— Вот видишь, — сказал отец.
— Нет, — сказал я, — животные не знают смерти, эта кошка не знает… ты же сам сказал…
Голуби вновь скользнули на крышу, засуетились вокруг Йапи, беспокойно и громко воркуя, и отец сказал:
— Как бы там ни было, надо им сообщить.
Он вышел из комнаты, а чуть позже я увидел, как он пересек улицу и шагнул за порог мясного магазина, дверь которого даже не была заперта. Я отвернулся, я не хотел видеть, как они станут его будить, я хотел навсегда сохранить в памяти эту картину: покрытый инеем Йапи, уснувший на крыше, и на каждом плече у него по красно-коричневому голубю…

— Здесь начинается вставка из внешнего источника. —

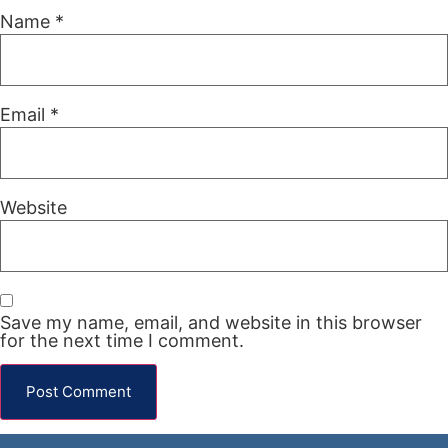
Name
*
Email
*
Website
Save my name, email, and website in this browser
for the next time I comment.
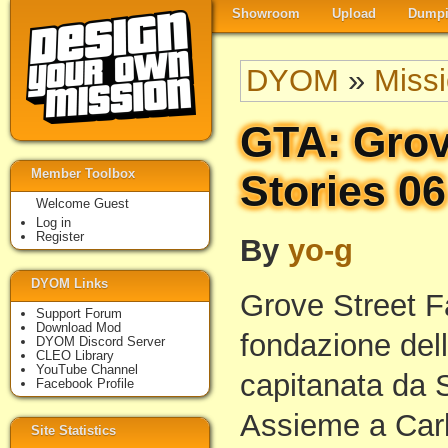
Showroom
Upload
Dumpi
DYOM
»
Miss
GTA: Grov
Member Toolbox
Stories 06
Welcome Guest
Log in
Register
By
yo-g
DYOM Links
Grove Street F
Support Forum
Download Mod
fondazione dell
DYOM Discord Server
CLEO Library
YouTube Channel
capitanata da 
Facebook Profile
Assieme a Carl
Site Statistics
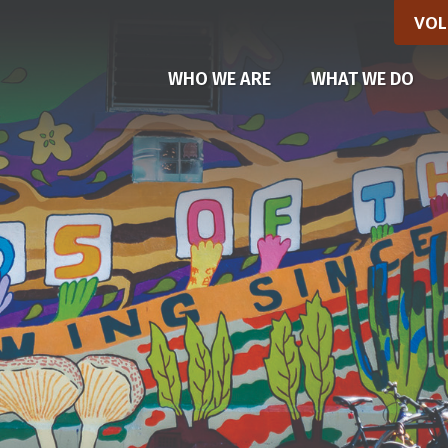
VOL
(CU
WHO WE ARE
WHAT WE DO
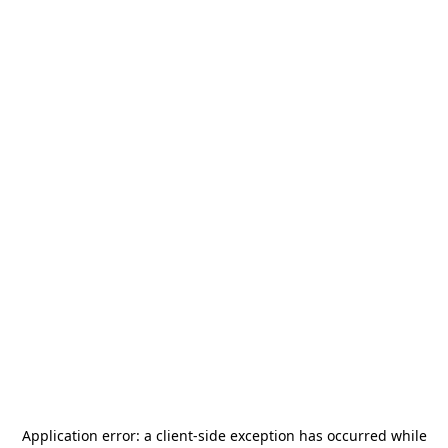
Application error: a
client
-side exception has occurred while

Я пошел на кухню, открыл кран и сунул голову под струю холодной воды, а мама спросила:
— Что, собственно, происходит?
— Ничего, — сказал я, — просто Йапи сидел на крыше и ждал своих голубей, а потом уснул.
Через три дня за ужином отец сообщил:
— Сегодня утром я схоронил Йапи. Когда процессия двинулась, с деревьев разом взлетело множество почтовых голубей. Я думаю, это были его голуби. Пока мы шли к могиле, голуби летели над нами, и черные пальто носильщиков вмиг стали белые-пребелые, потому что голуби…

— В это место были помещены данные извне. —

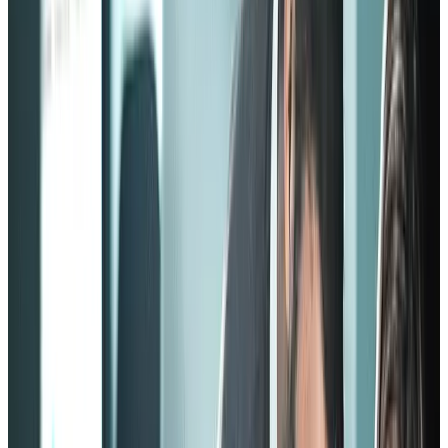
machine. Otherwise, there will be no growth or creativity, as
employees who don’t look at the company as a whole would only
focus on their personal tasks.
Now that we have a basic idea of what an employee engagement
model is, let’s look at some examples:
The Zinger model of employee
engagement
Background
This model gets its name from its creator, David Zinger. He’s a
management consultant who built a pyramid structure of employee
engagement model blocks, thanks to his 25-year expertise in the
field.
The best acronym to describe the Zinger model is CARE, it stands
for:
C
onnection
A
uthentic relationships
R
ecognition
E
ngagement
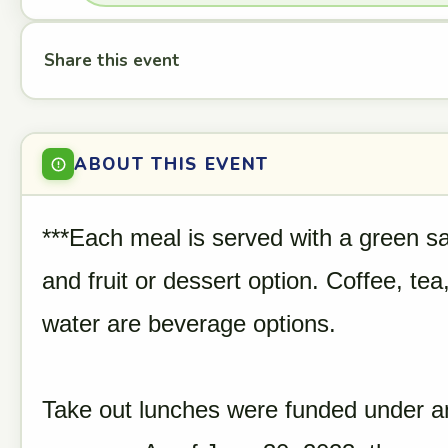
Share this event
ABOUT THIS EVENT
***Each meal is served with a green sa
and fruit or dessert option. Coffee, te
water are beverage options.
Take out lunches were funded under 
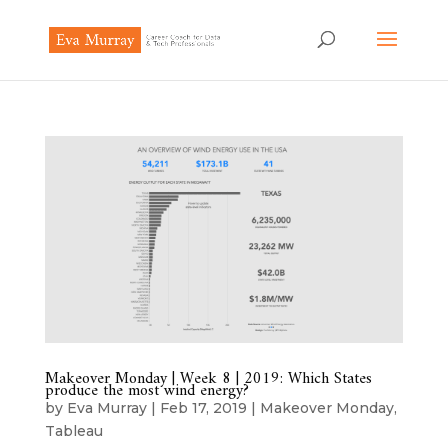
Makeover Monday | Week 8 | 2019: Which States
produce the most wind energy?
by
Eva Murray
|
Feb 17, 2019
|
Makeover Monday
,
Tableau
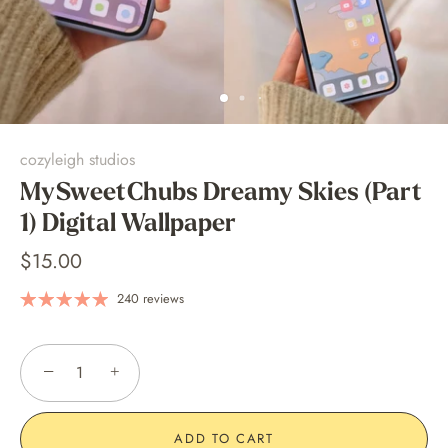
cozyleigh studios
MySweetChubs Dreamy Skies (Part
1) Digital Wallpaper
$15.00
240 reviews
−
+
ADD TO CART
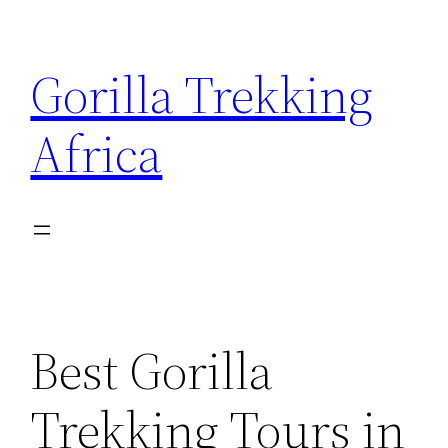
Skip
to
Gorilla Trekking
content
Africa
Best Gorilla
Trekking Tours in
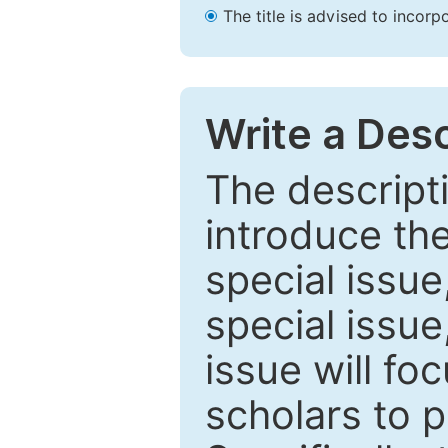
The title is advised to incorp
Write a Desc
The descripti
introduce th
special issue
special issue
issue will fo
scholars to p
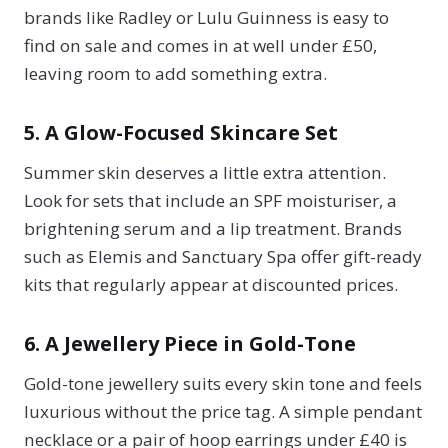
brands like Radley or Lulu Guinness is easy to
find on sale and comes in at well under £50,
leaving room to add something extra.
5. A Glow-Focused Skincare Set
Summer skin deserves a little extra attention.
Look for sets that include an SPF moisturiser, a
brightening serum and a lip treatment. Brands
such as Elemis and Sanctuary Spa offer gift-ready
kits that regularly appear at discounted prices.
6. A Jewellery Piece in Gold-Tone
Gold-tone jewellery suits every skin tone and feels
luxurious without the price tag. A simple pendant
necklace or a pair of hoop earrings under £40 is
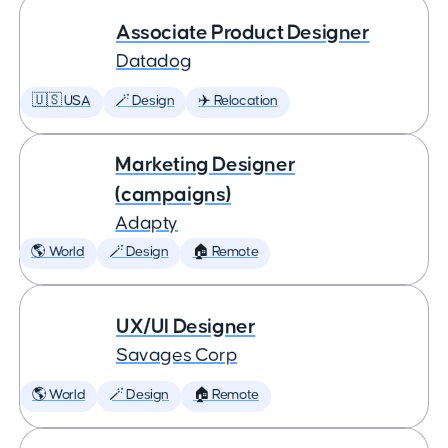
Associate Product Designer
Datadog
🇺🇸 USA
🪄 Design
✈️ Relocation
Marketing Designer
(campaigns)
Adapty
🌎 World
🪄 Design
🏠 Remote
UX/UI Designer
Savages Corp
🌎 World
🪄 Design
🏠 Remote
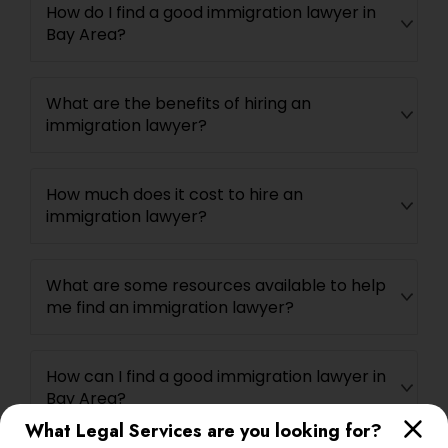
How do I find a good immigration lawyer in
Bay Area?
What are the benefits of hiring an
immigration lawyer?
How much does it cost to hire an
immigration lawyer?
What are some resources available to help
me find an immigration lawyer?
How can I find a good immigration lawyer in
Bay Area?
What Legal Services are you looking for?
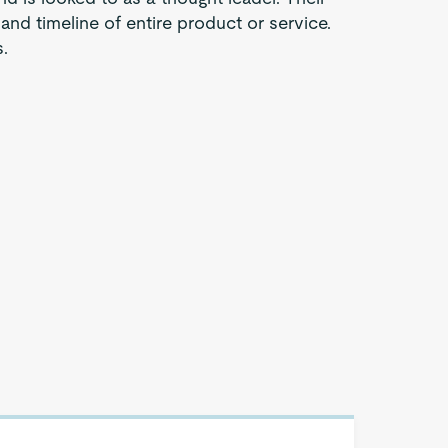
 and timeline of entire product or service.
.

— Ты все врешь! — закричал я. — Врешь! Этого не может быть! Ты врешь, бессовестно врешь, ты вовсе не хоронил его, потому что он не умер, он просто спал.

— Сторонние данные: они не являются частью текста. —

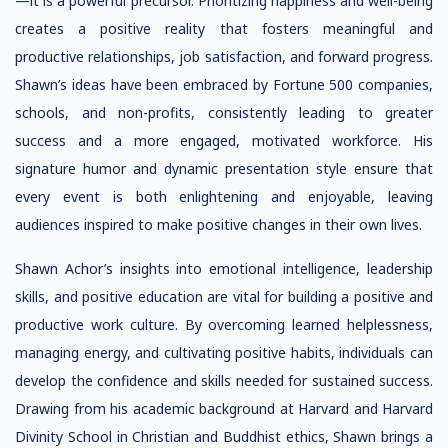
—it is a powerful precursor. Prioritizing happiness and well-being
creates a positive reality that fosters meaningful and
productive relationships, job satisfaction, and forward progress.
Shawn’s ideas have been embraced by Fortune 500 companies,
schools, and non-profits, consistently leading to greater
success and a more engaged, motivated workforce. His
signature humor and dynamic presentation style ensure that
every event is both enlightening and enjoyable, leaving
audiences inspired to make positive changes in their own lives.
Shawn Achor’s insights into emotional intelligence, leadership
skills, and positive education are vital for building a positive and
productive work culture. By overcoming learned helplessness,
managing energy, and cultivating positive habits, individuals can
develop the confidence and skills needed for sustained success.
Drawing from his academic background at Harvard and Harvard
Divinity School in Christian and Buddhist ethics, Shawn brings a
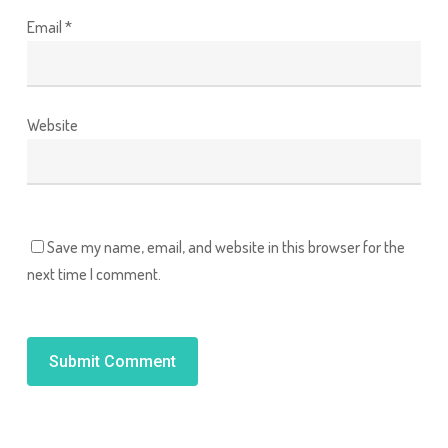
Email
*
Website
Save my name, email, and website in this browser for the
next time I comment.
Alternative:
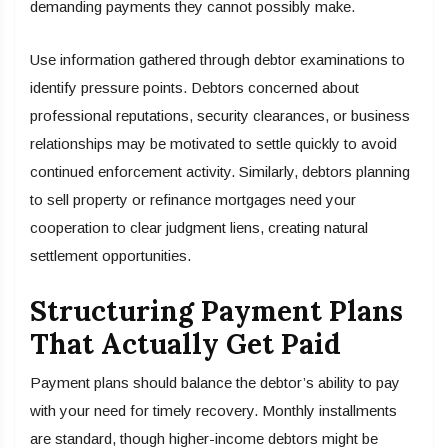
demanding payments they cannot possibly make.
Use information gathered through debtor examinations to
identify pressure points. Debtors concerned about
professional reputations, security clearances, or business
relationships may be motivated to settle quickly to avoid
continued enforcement activity. Similarly, debtors planning
to sell property or refinance mortgages need your
cooperation to clear judgment liens, creating natural
settlement opportunities.
Structuring Payment Plans
That Actually Get Paid
Payment plans should balance the debtor’s ability to pay
with your need for timely recovery. Monthly installments
are standard, though higher-income debtors might be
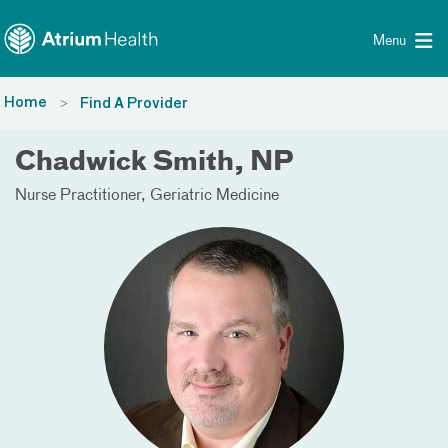
Toggle menu
Skip Navigation
Menu
Home
Find A Provider
Chadwick Smith, NP
Nurse Practitioner
Geriatric Medicine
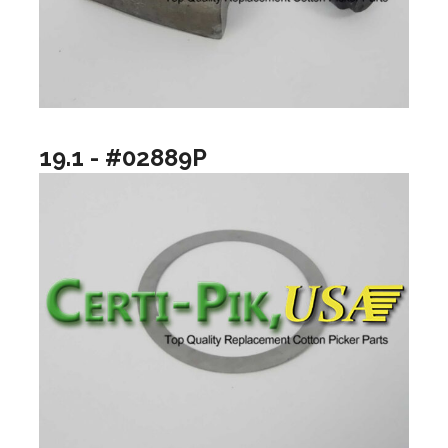
19.1 - #02889P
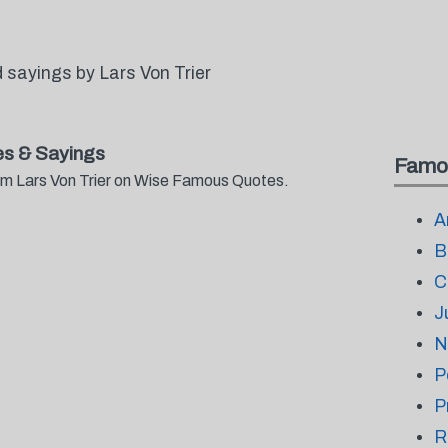
sayings by Lars Von Trier
es & Sayings
Famo
rom Lars Von Trier on Wise Famous Quotes.
A
B
C
J
N
P
P
R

— Думаешь, я не расстроился? — сказал отец. — Я тоже любил его, мне просто показалась забавной мысль, что его же собственные голуби, провожая хозяина в последний путь, его же…
Но я не стал слушать, а снова закричал:
— Ты врешь, врешь! Он просто спал, а сейчас лежит больной, дома, в кровати, ты его не хоронил, и не было никаких голубей, потому что их не могло быть, нет, нет, он просто спал, он просто спал… — И я бросил вилку, сжал кулаки и закрыл ими глаза.